BEGIN

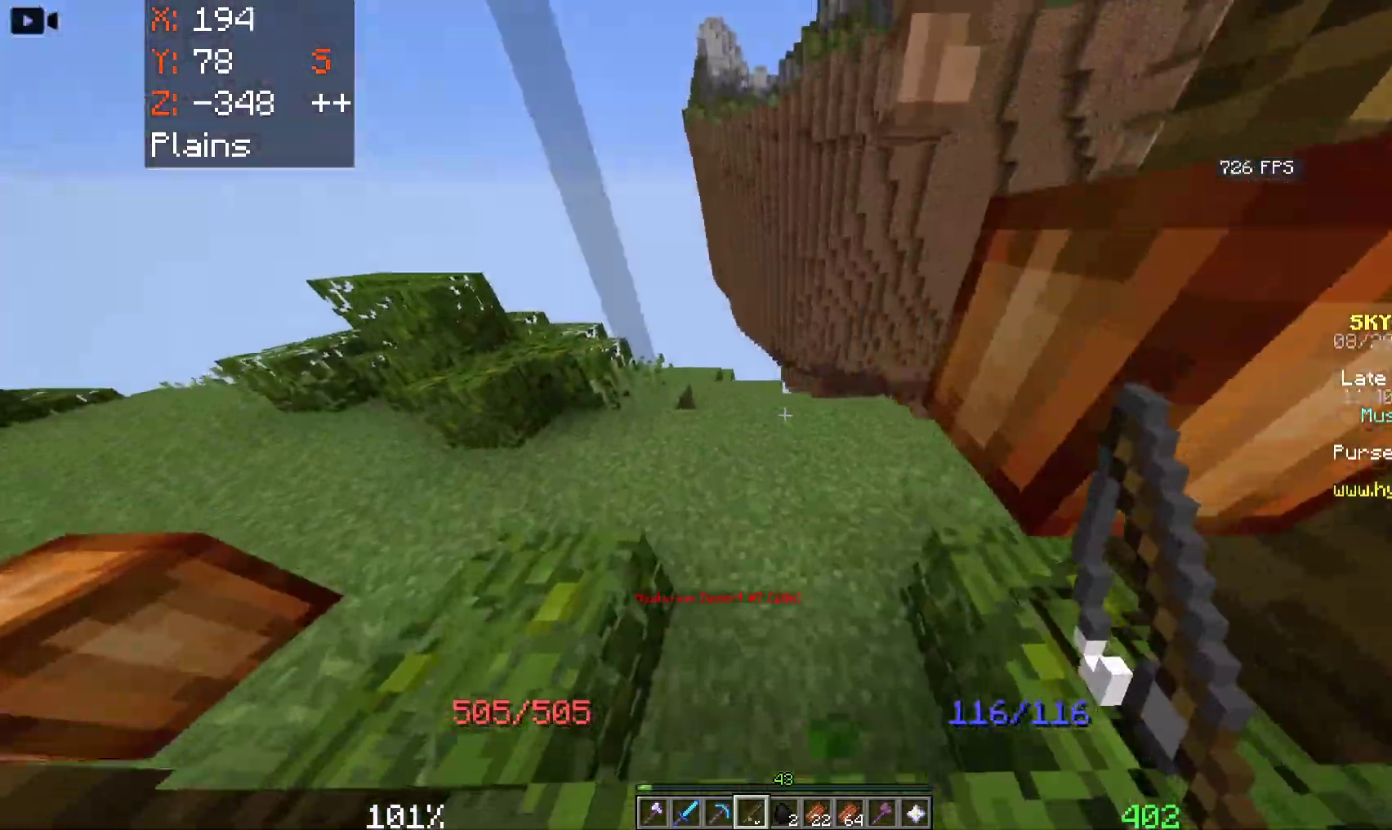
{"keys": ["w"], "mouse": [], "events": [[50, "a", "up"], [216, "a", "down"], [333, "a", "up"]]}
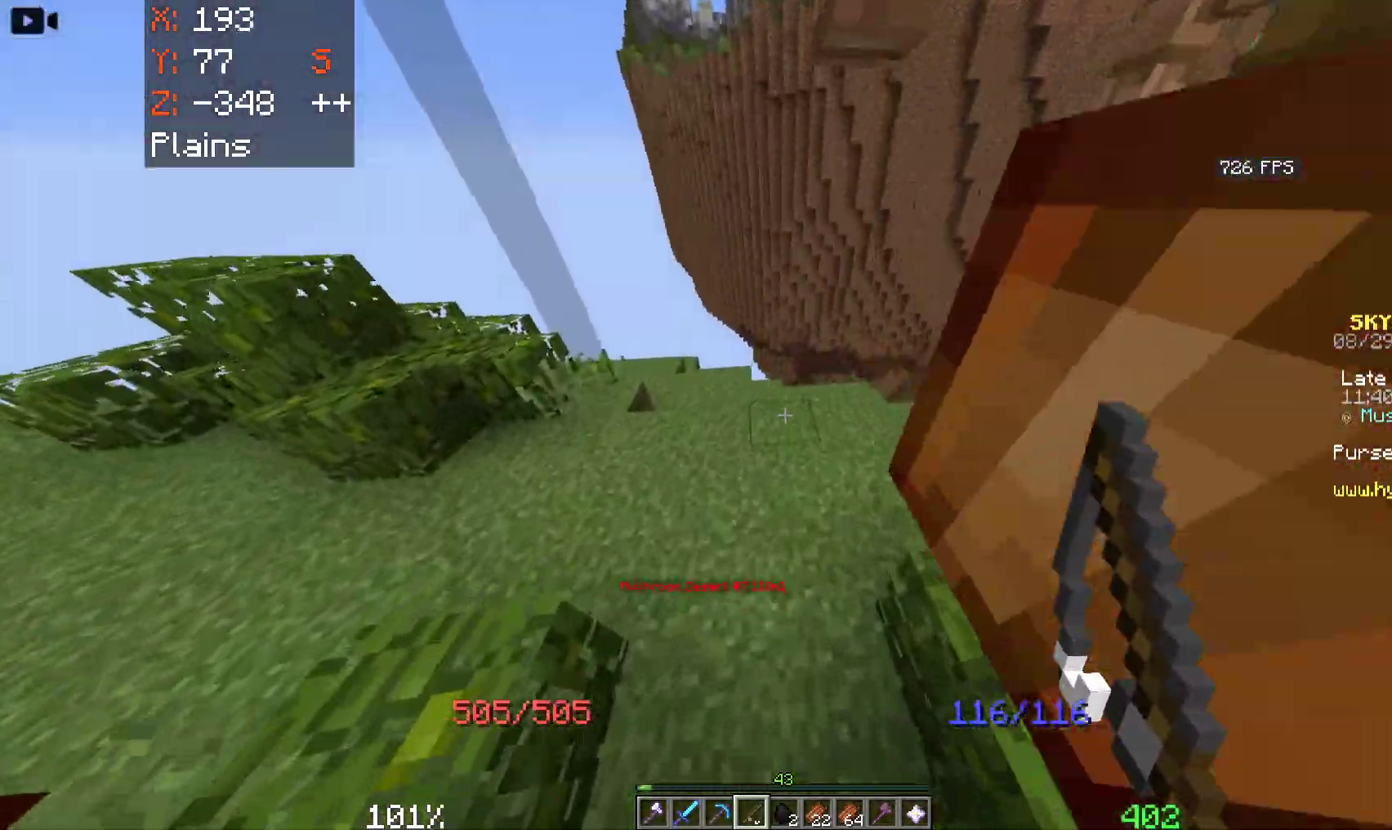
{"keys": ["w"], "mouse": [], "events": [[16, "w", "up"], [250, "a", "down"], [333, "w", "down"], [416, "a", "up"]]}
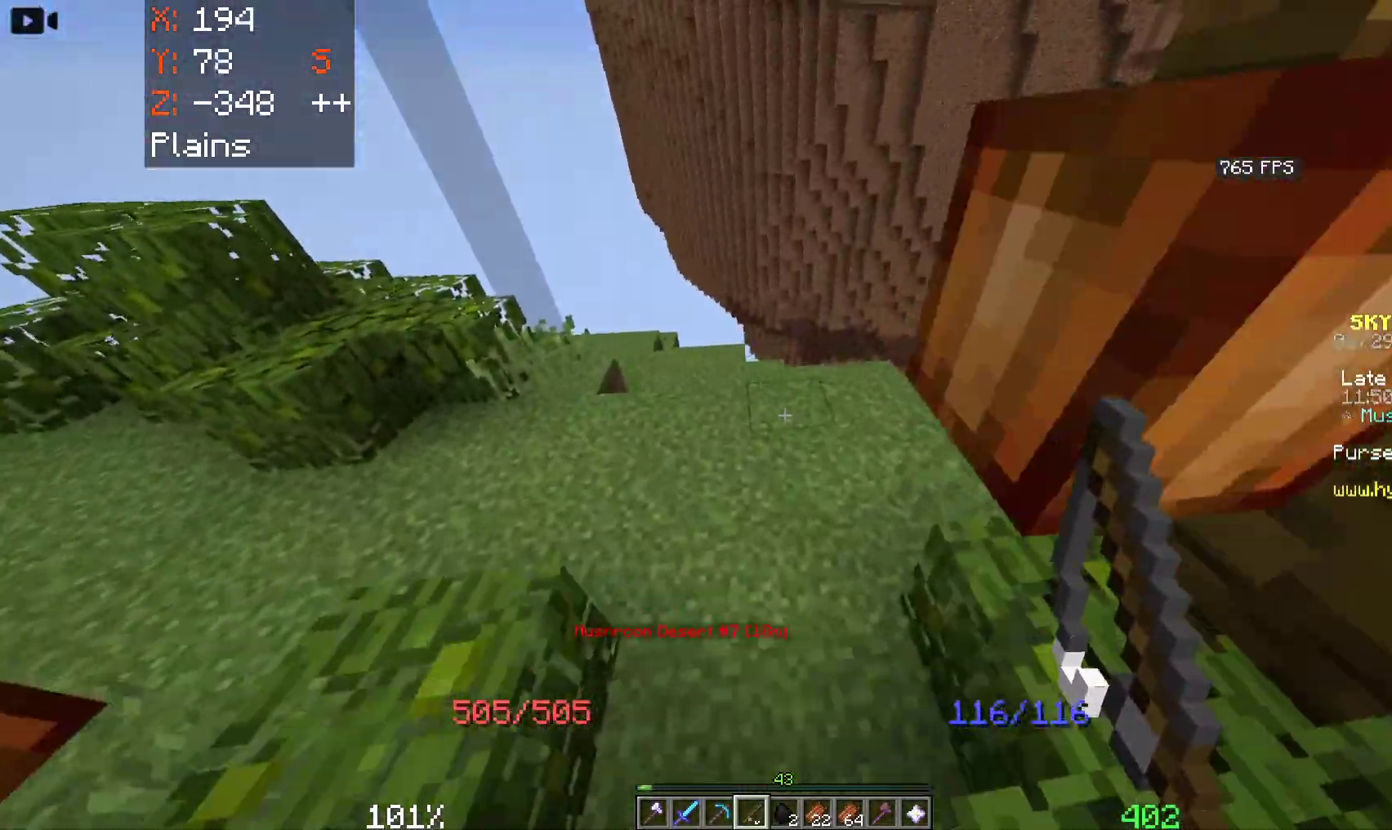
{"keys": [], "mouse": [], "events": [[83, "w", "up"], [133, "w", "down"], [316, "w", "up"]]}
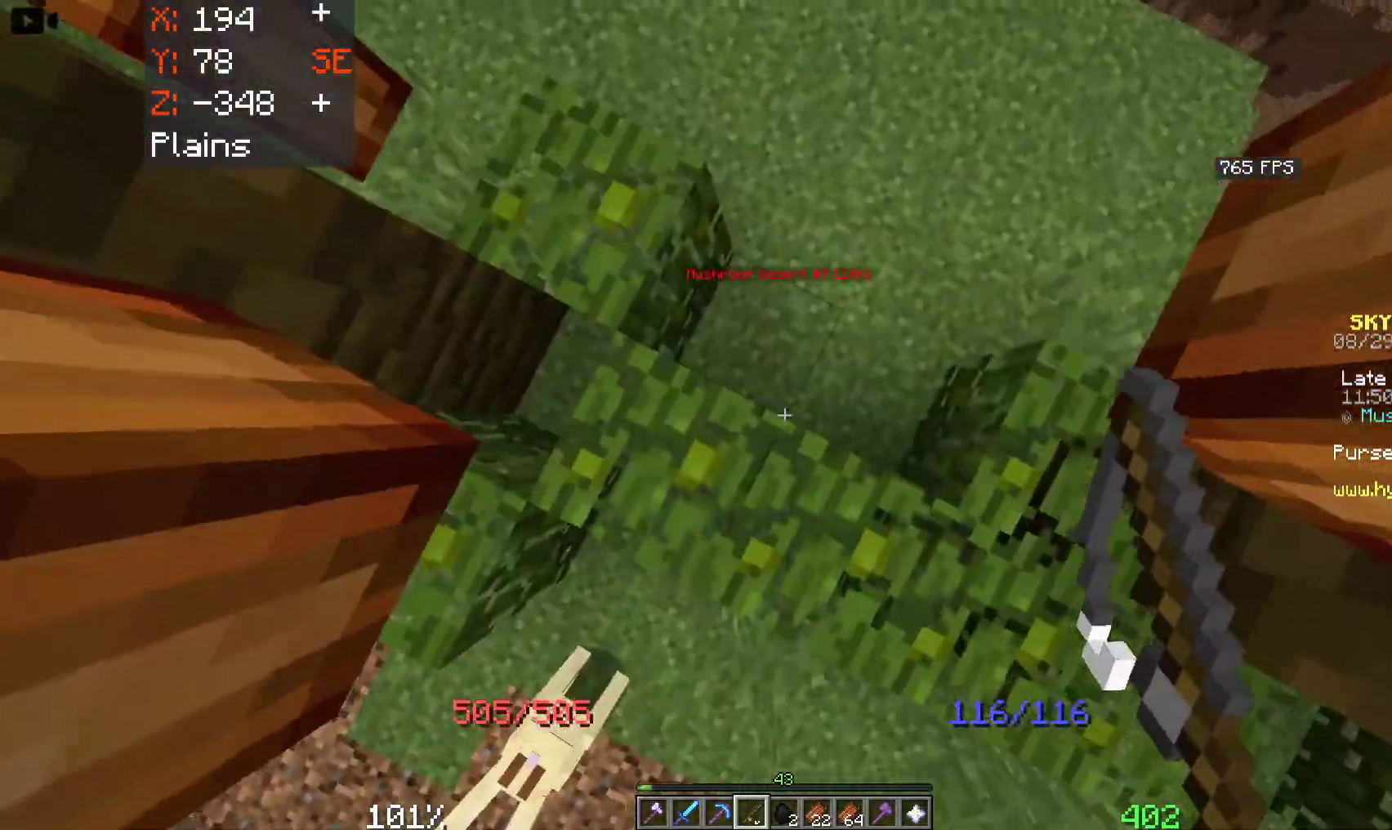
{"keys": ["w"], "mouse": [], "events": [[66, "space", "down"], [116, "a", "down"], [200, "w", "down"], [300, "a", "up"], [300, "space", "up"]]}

END

Directions> Please repeat every line from the listing above exactly as it appears. Drop the pictures.

Result>
{"keys": ["w"], "mouse": [], "events": [[50, "a", "up"], [216, "a", "down"], [333, "a", "up"]]}
{"keys": ["w"], "mouse": [], "events": [[16, "w", "up"], [250, "a", "down"], [333, "w", "down"], [416, "a", "up"]]}
{"keys": [], "mouse": [], "events": [[83, "w", "up"], [133, "w", "down"], [316, "w", "up"]]}
{"keys": ["w"], "mouse": [], "events": [[66, "space", "down"], [116, "a", "down"], [200, "w", "down"], [300, "a", "up"], [300, "space", "up"]]}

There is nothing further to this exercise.